Días de Lluvia
Probablemente, este rejunte desordenado de palabras resulte insuficiente para suplicar tardías disculpas a mi madre, por cada uno de los tantos regresos a casa durante aquellas hostiles tardes invernales, pero bien vale la pena hacer el intento.
Tengo la seguridad, de que ella no olvidará nunca esos días lluviosos en que retornaba de la canchita de la otra cuadra, con el cuerpo cubierto en su totalidad por ese barro renegrido que solo conocemos los que pateamos alguna vez un balón, en tiempos en que pensar en la existencia del lavarropas automático no era más que una utopía.
Ella por el contrario, jamás se mostró interesada en escuchar mis explicaciones acerca de que si dejaba pasar al veloz delantero contrario, se nos escaparía el partido de las manos, y es por eso, que no había tenido más remedio que ir al piso para frenarlo, sin preocuparme por la blancura de la remera que había sido elegida al azar minutos antes.
Tampoco le importó demasiado que casi se me había ido la vida al observar desde el piso que la maldita pelota traspasaba la línea invisible de mi propio arco.
Todavía recuerdo la tarde gris en que abandoné mi punta en el último tiro de esquina ejecutado por Roberto, para tomar esa bola de barro que pesaba el triple de lo normal y sin dudarlo un instante, la paré de pecho para luego acariciarla de zurda al lado del palo e inmediatamente encontrarme envuelto entre los brazos de mis compañeros.
Como muestra de tamaña proeza, volví a casa con tres gajos hexagonales marcados justo al lado del corazón, sintiéndome un héroe hasta el momento en que observé la seriedad dibujada en la cara de mi madre. De repente, todo el orgullo que sentía se derrumbó, desparramándose rápidamente por el piso, como un collar de perlas que se desploma desde una altura de tres metros, hasta desaparecer casi por completo.
No me alcanzaban las palabras para explicarle que había tenido el recaudo de sacarme el único buzo que tenía para salir para no ensuciarlo, pero, que a su vez lo había utilizado para marcar los límites del arco ya que no habíamos encontrado otra cosa.
Mi vieja siempre decía que hiciera como Andrés, que se mantenía impecable a pesar de jugar todo el día con nosotros. Lo que ella ignoraba, era que él no atajaba porque si se tiraba sobre el pasto después sentía picazón en todo el cuerpo o se negaba a correr porque no quería transpirar, entonces, era uno de los últimos en ser elegidos a la hora de jugar, con la humillación que eso significa cuando uno es pequeño.
Parece increíble, pero Andrés siempre estaba bien vestido, peinado y perfumado, incluso al término de la jornada.
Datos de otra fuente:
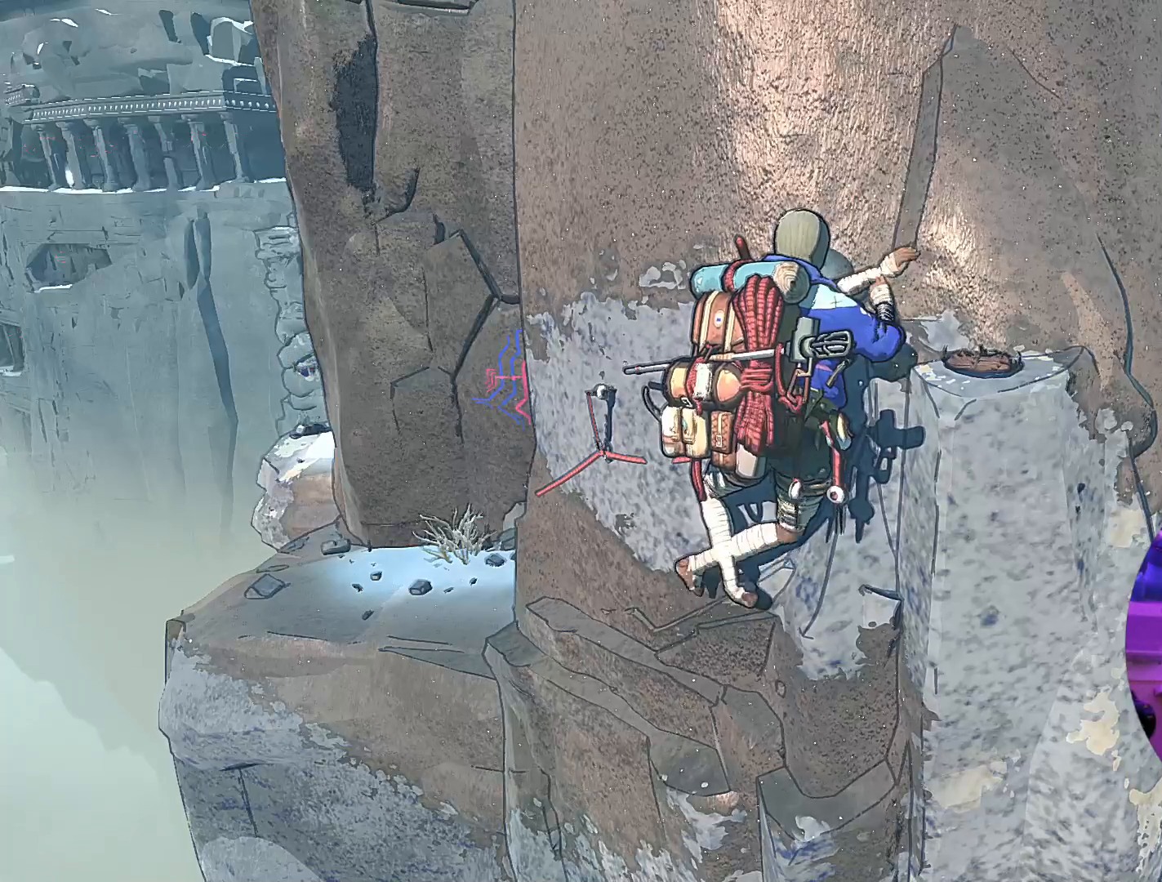
{"buttons": [], "left_stick": "center", "right_stick": "center", "events": [[83, "left_stick", "up-right"], [333, "left_stick", "right"], [483, "left_stick", "center"]]}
Justamente, hace algunos días lo encontré por el barrio y me contó que trabaja de enfermero en el Hospital Gandulfo, lo asombroso es que llevaba la misma fragancia que utilizaba hace 25 años.
Saltando de un tema a otro, no me he referido todavía a lo que ocurría el día después de la lluvia, con los correspondientes resfríos a la hora de ir al colegio y las milagrosas recuperaciones después del almuerzo, de los moretones que aparecían luego del baño de agua caliente o del regocijo que nos provocaban las guerras con pelotas de barro.
Tampoco, a la cuestión de hermandad surgida de la convivencia de 11 o 12 niños debajo de una chapa agujereada, a la espera de que nunca finalizara un chaparrón veraniego.
El tiempo ha transcurrido a pasos agigantados y no podría negarles a mis hijos la posibilidad de disfrutar de una experiencia tan fascinante, como la que he vivido durante las extensas jornadas tormentosas.
Sigo pensando en la belleza inexplicable que posee el cielo de color gris, el olor indescifrable que se desprende del suelo humedecido y que sin ninguna duda esos días son los más lindos para jugar al fútbol.
Tal vez, estas líneas me hayan ayudado a descubrir el porqué de mi odio hacia los paraguas o los abrigos. Lamentablemente, a pesar de estar dando todas estas explicaciones, mi madre continuará pensando todo lo contrario y tendré que seguir escribiendo historias para que logre conseguir su perdón.